Singapore Airlines posted a record US$3.2 billion full-year loss for the 2020 financial year, marking its second consecutive annual loss.
The result exceeded analysts expectations, with forecasts for the company’s results in the 12 months to 31 March 2021 averaging US$2.46 billion.
The loss was largely driven by the impact of the COVID-19 pandemic, as well as US$1.5 billion in impairment charges on at least 45 older aircraft surplus to requirements.
Singapore Airlines reported a 76.1 per cent drop in revenue, to US$2.87 billion, largely propped up by its cargo operations.
Passenger-wise, the airline saw just 2 per cent of its usual passenger traffic figures.
The airline has said it is expecting to see its passenger capacity increase to 28 per cent of its pre-pandemic capacity by June this year.
Singapore also reported an annual loss in the 2019 financial year of US$212 million, as the airline was impacted significantly by the early days of the pandemic and an overnight end to demand for international travel.
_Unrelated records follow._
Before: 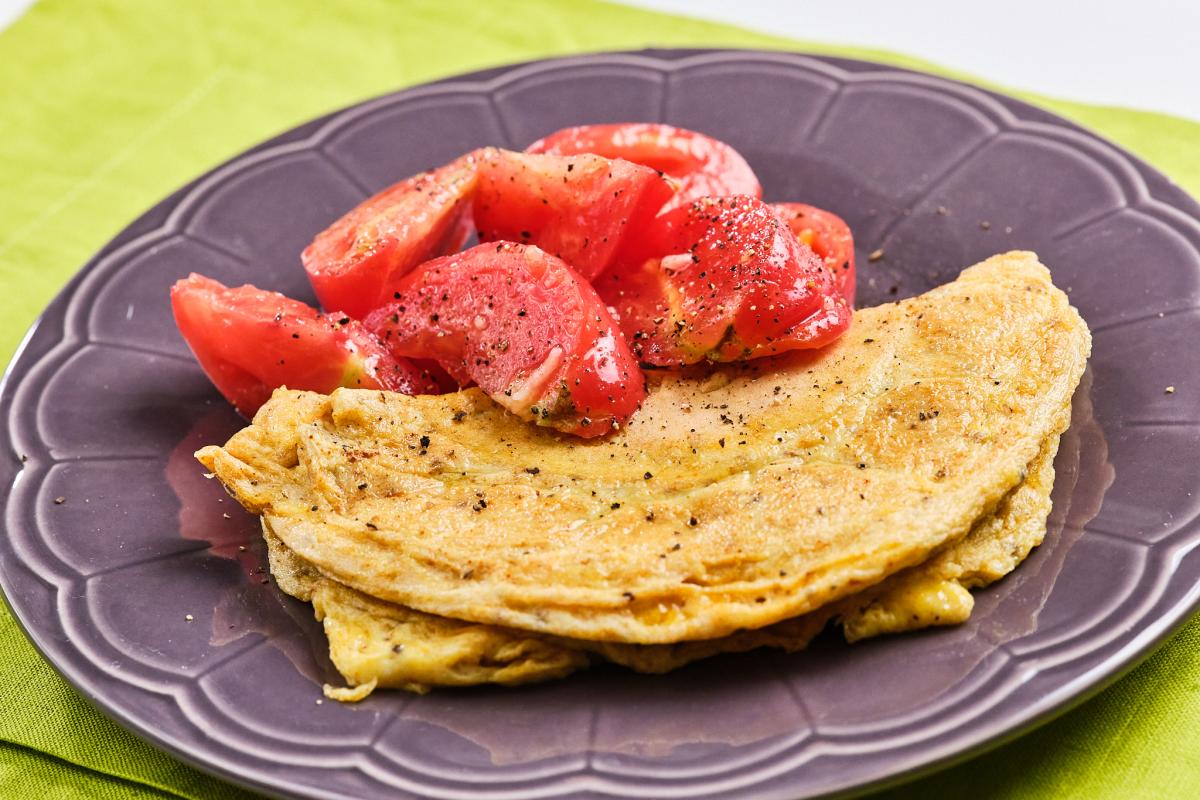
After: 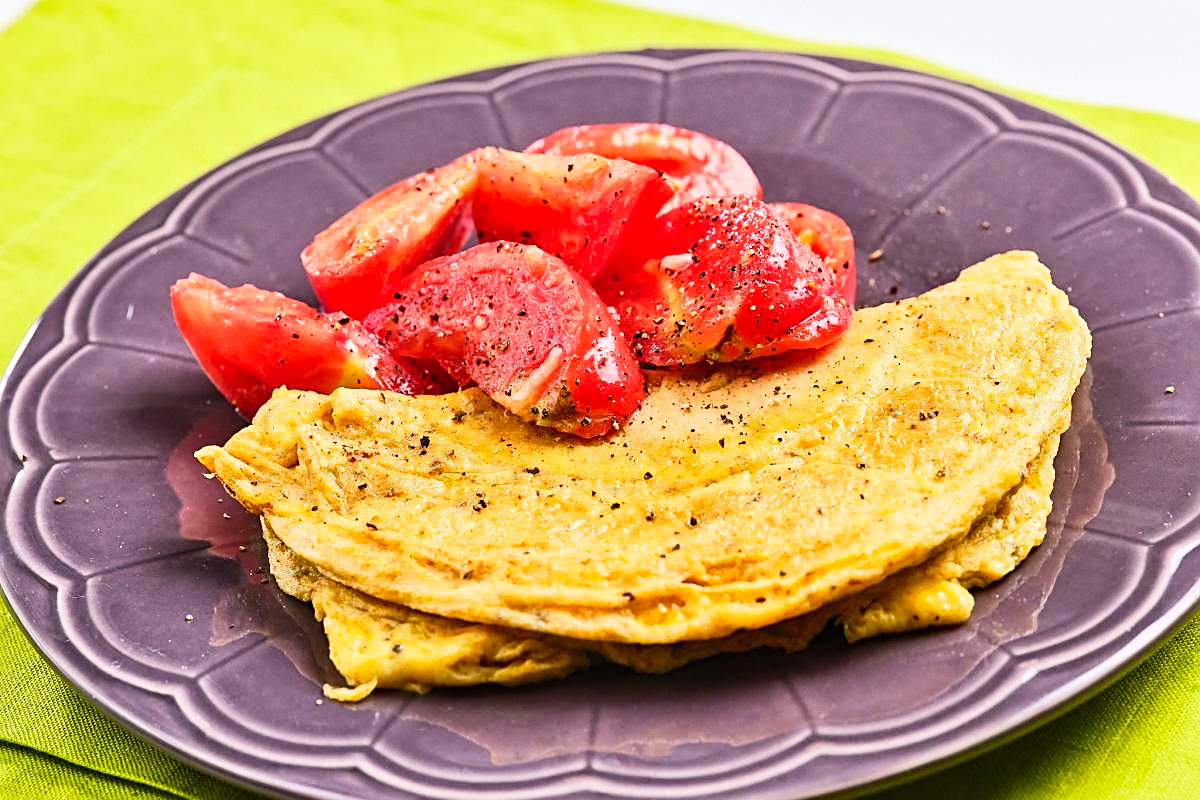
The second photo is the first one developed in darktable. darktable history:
haze removal: compatibility mode true, adaptive false
sharpen: amount 0.55
contrast brightness saturation: contrast 0.2, brightness 0.16, saturation 0.22
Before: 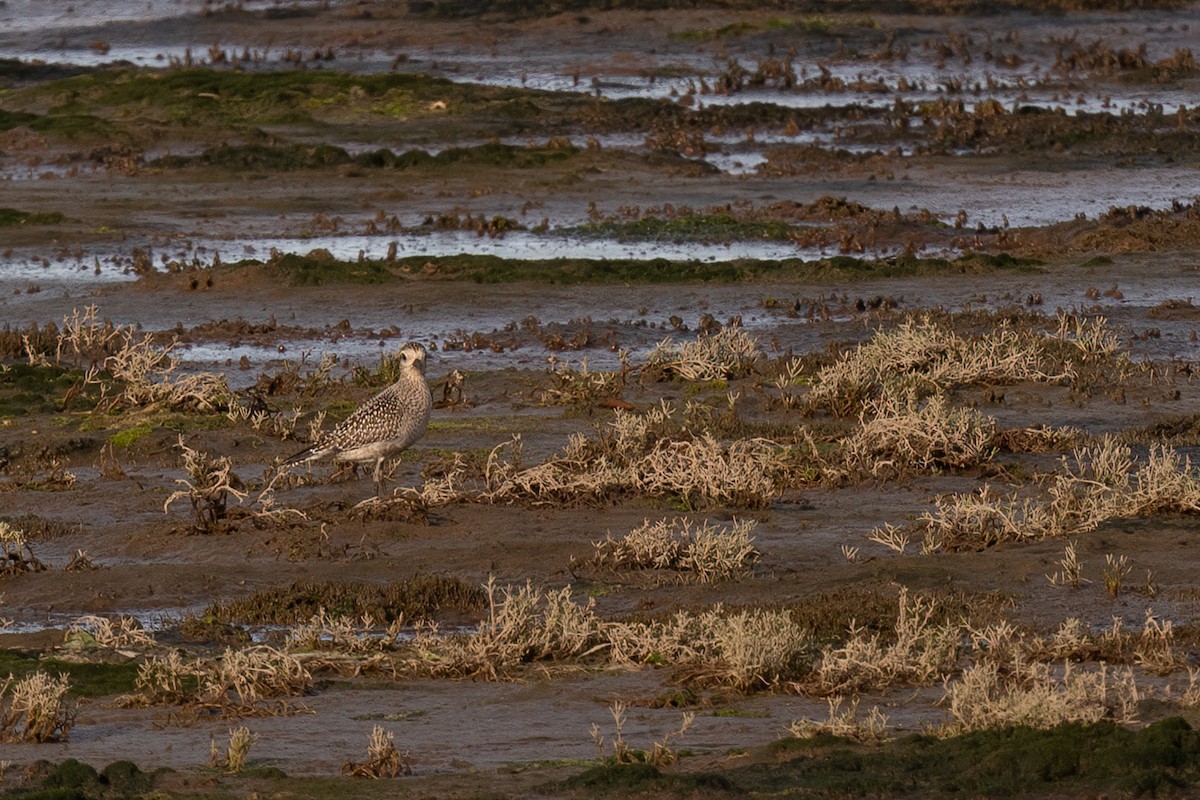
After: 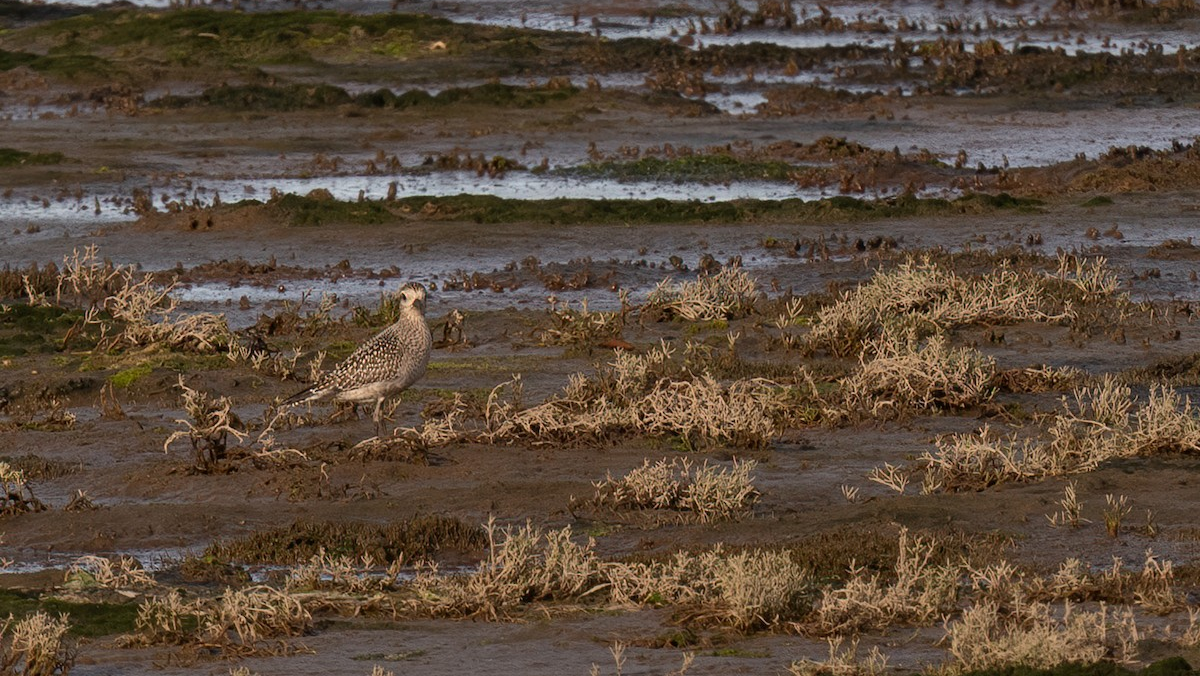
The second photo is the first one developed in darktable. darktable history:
crop: top 7.562%, bottom 7.825%
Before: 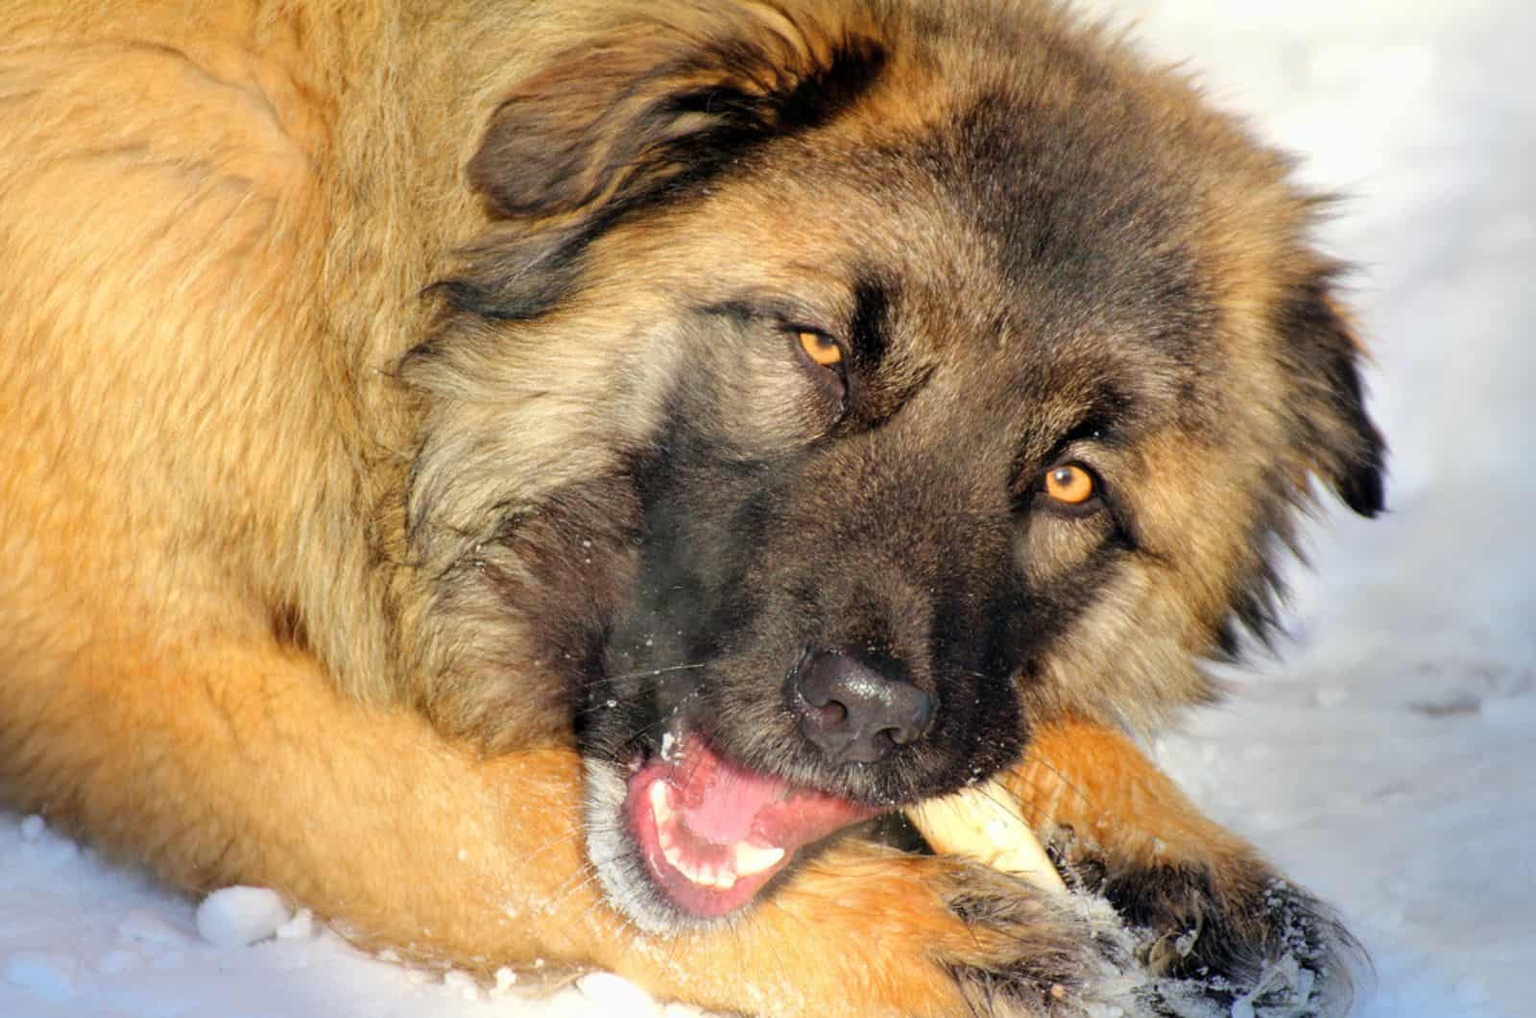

Analysts have long predicted that city-state carriers, such as Singapore Airlines and Cathay Pacific, would take a larger financial hit during the pandemic than most traditional airlines, as they have no domestic network to rely upon until international conditions improve.
In light of its financial results, the airline said it would issue US$4.7 billion of mandatory convertible bonds to help it weather the remainder of the pandemic.
The bonds issue formed as an optional part of a US$11.2 billion rescue package lead by its majority shareholder, state-owned holding company Temasek Holdings.
The announcement comes days after Singapore announced it had carried 95,000 passengers in April – a figure 10 times higher than the same month last year but still far short of its pre-COVID total of 1.8 million.
The airline said there was “growing optimism” due to the increased pace of vaccines being rolled out but warned border restrictions caused by new waves of the virus are still having an effect.
The mixed news came shortly after Singapore and Hong Kong agreed to start a modest travel bubble from 26 May, which has the potential to increase activity.
However, the start date for the bubble has since been postponed for the second time, due to a recent rise in COVID-19 numbers in Singapore.
“This crisis is not over,” Singapore Airlines chairman Peter Seah said in a statement. “While the growing pace of vaccinations has given us hope, new waves of infections around the world mean that restrictions on international travel largely remain in place.”
The bubble was originally agreed upon by both city-states in October, and will begin with just one flight per day.
The agreement, which allows passengers to forego quarantine, was due to launch in November but was delayed after a spike of cases in Hong Kong.
Its launch will mark the second major travel corridor to open between countries operating a hotel isolation program, after Australia and New Zealand restarted travel earlier this month.
Ong Ye Kung, Singapore’s Minister for Transport, said, “I am happy that Hong Kong got the COVID-19 situation under control. It has been a long few months, but the conditions are now ripe again to re-launch the Air Travel Bubble.”
The deal will initially include just one flight carrying a maximum of 200 passengers for the first fortnight, before expanding.
All passengers departing from Hong Kong must be vaccinated, while customers from both cities are expected to take a test within three days of departure and then again on arrival.
The arrangement will be suspended if the seven-day average of unlinked community cases in either city increases to more than five.